The European Union (EU) Parliament has issued a stern warning to Uganda, accusing the country of continued violation of human rights during and after the Arua Municipality parliamentary by-election.
In a 14-point resolution dated September 13, the Parliament asked the Executive to respect the independence of Parliament and drop what they called trumped up charges against Kyadondo East MP Robert Kyagulanyi, aka Bobi Wine, and all other suspects implicated in the Arua fracas.
“The EU Parliament expresses its deep concern at the arrest of Opposition parliamentarians in connection with the Arua by-election; stresses that it is vital for Ugandan democracy that the President and government of Uganda respect the independence of the country’s Parliament as an institution and the independence of the mandate of its members and ensure that all Members of Parliament can freely pursue their elected mandates and calls on the Ugandan authorities to drop what appear to be trumped-up charges against Bobi Wine and to stop the crackdown against Opposition politicians and supporters,” reads part of the resolution.
The EU MPs urged the Ugandan authorities to immediately launch an impartial and independent investigation into the killing of Yasin Kawuma and the reports of deaths and excessive use of force during the protests.
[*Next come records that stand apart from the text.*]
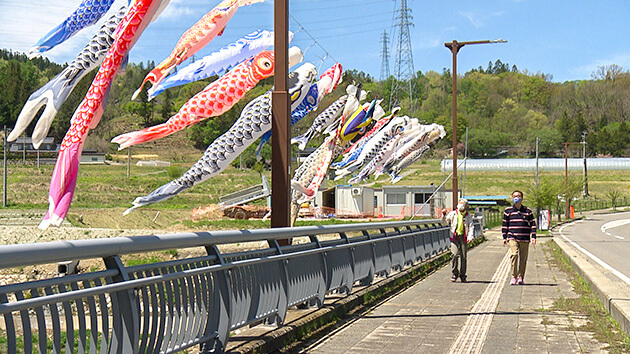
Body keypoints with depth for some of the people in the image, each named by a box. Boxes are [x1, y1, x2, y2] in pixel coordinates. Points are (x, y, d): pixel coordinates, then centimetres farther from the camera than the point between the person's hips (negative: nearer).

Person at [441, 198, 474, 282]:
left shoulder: (468, 216, 5)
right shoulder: (453, 214, 5)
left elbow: (471, 227, -1)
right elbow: (444, 221, 11)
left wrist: (470, 237, -16)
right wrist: (444, 215, -8)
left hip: (463, 237, 1)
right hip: (454, 237, -1)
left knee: (463, 256, 3)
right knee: (456, 254, -15)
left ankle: (462, 275, 14)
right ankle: (455, 273, -2)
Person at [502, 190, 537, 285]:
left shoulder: (528, 211, 8)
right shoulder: (508, 211, 7)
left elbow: (533, 224, 11)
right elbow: (505, 224, 12)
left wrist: (533, 237, 3)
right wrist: (504, 237, 8)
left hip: (525, 239, 1)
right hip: (512, 237, -1)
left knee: (523, 259, 4)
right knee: (514, 254, -20)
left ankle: (521, 277, 15)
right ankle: (513, 277, -16)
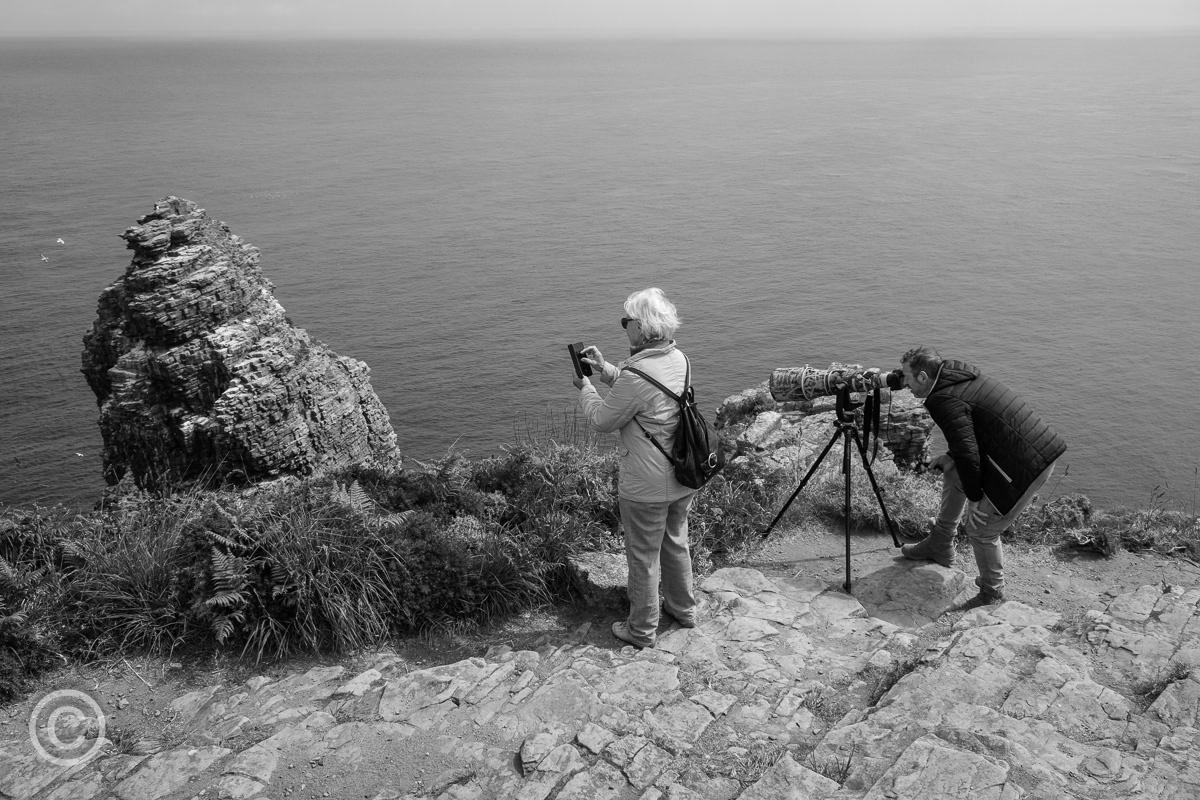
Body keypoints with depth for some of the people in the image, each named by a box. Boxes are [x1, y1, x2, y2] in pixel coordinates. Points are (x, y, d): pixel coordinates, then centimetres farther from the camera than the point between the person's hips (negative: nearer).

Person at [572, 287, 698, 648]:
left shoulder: (637, 375, -27)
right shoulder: (679, 359, -2)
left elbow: (603, 421, -14)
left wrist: (585, 388, 3)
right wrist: (605, 369, 7)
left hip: (646, 488, -8)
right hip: (683, 478, 8)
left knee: (644, 557, 10)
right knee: (676, 543, 26)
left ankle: (642, 630, 26)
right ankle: (683, 608, 45)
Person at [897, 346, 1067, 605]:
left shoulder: (944, 401, -17)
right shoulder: (963, 377, 12)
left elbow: (967, 454, -20)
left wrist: (974, 496, -7)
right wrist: (952, 457, 18)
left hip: (1028, 466, -10)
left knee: (981, 527, 2)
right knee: (954, 472, 21)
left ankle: (992, 595, 23)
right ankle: (939, 546, 33)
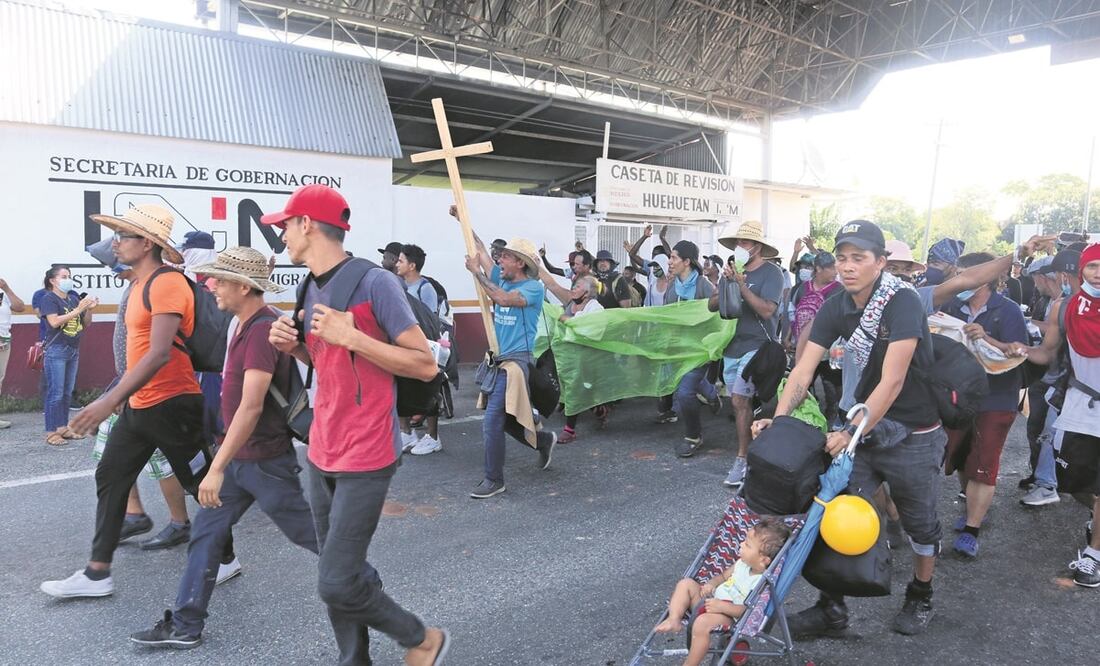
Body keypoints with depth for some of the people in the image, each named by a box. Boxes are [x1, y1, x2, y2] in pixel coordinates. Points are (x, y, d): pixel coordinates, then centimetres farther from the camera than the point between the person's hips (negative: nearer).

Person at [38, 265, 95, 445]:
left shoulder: (74, 298, 11)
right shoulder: (48, 298, -5)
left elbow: (85, 324, 16)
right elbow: (54, 322, -19)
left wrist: (88, 309, -1)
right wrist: (78, 309, -20)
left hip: (74, 350, 6)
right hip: (56, 351, -6)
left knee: (67, 393, 10)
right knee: (55, 393, -5)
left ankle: (63, 428, 18)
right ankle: (51, 432, -1)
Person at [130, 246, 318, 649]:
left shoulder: (262, 330, -23)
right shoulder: (248, 325, 8)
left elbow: (251, 407, -29)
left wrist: (217, 468, -28)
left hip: (265, 459, -9)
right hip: (239, 456, 9)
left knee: (309, 533, 6)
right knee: (206, 534, 11)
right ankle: (185, 626, 22)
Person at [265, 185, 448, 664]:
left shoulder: (374, 282, -16)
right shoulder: (312, 288, 9)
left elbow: (426, 365, -18)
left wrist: (351, 336, -24)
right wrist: (293, 346, 1)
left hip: (364, 457, -8)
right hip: (322, 453, 8)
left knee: (336, 583, -6)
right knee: (339, 571, 15)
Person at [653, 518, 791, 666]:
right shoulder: (743, 563, 5)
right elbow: (724, 576, 21)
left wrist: (722, 606, -31)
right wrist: (711, 584, 1)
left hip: (729, 614, -9)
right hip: (714, 599, 10)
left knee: (702, 623, -35)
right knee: (686, 583, 2)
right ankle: (674, 620, -15)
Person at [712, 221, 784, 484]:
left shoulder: (771, 273, -8)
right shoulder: (732, 270, 9)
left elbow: (767, 310, -19)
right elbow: (712, 305, 6)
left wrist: (741, 285, -22)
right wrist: (726, 285, -12)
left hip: (756, 346, -6)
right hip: (731, 347, 7)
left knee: (740, 400, -13)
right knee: (739, 402, 10)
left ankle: (742, 460, -5)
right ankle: (750, 447, 22)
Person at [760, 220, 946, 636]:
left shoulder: (902, 302, -20)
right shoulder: (835, 309, -3)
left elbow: (891, 382, -27)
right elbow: (804, 369, -10)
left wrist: (851, 433, -33)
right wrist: (779, 418, -24)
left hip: (912, 434, -4)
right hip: (860, 429, 4)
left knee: (920, 523, 14)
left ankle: (920, 597, 39)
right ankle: (831, 609, 14)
They also expect a swift and independent investigation into the allegations of torture and mistreatment of those arrested in Arua; and stress the need to bring those responsible to justice.
On the recent crackdown on the media and continuous harassment, the EU MPs also called upon the Ugandan authorities to create a safe and conducive environment for journalist to do their work.
“We note with concern that journalists covering the demonstrations and the riots that broke out have been beaten along with participants, and that two journalists were arrested and call on the Ugandan authorities to create an environment where journalists can carry out, without hindrance, their work of informing about political developments in the country,” they added.
The resolution also reminds the Ugandan authorities of their obligation to guarantee, protect and promote fundamental rights, including the civil and political rights of the country’s citizens, among them freedom of speech and freedom of assembly.
The EU Parliament called on the Ugandan security forces to show restraint when policing protests, to desist from using live bullets, to act lawfully and with full respect for human rights law, and to allow journalists to freely carry out their work.
They lauded the Uganda Human Rights Commission for closely monitoring the situation in the country to ensure that rights are not violated.
“We commend the work accomplished by the Ugandan Human Rights Commission following the arrests, killings and torture arising from the Arua by-election, including reporting, visits to detention centres, investigating the whereabouts of missing persons, and interventions to guarantee the rights of prisoners, medical treatment and family visits,” the resolution stated.
The EU remains a strong development partner of Uganda and is ranked the second highest destination for Ugandan products, although the share in total export earnings has been reducing to 18.92%, $ 506.94m in 2016/17, according to the trade ministry.
It remains unclear if EU would slash aid in the wake of recent political developments in the country.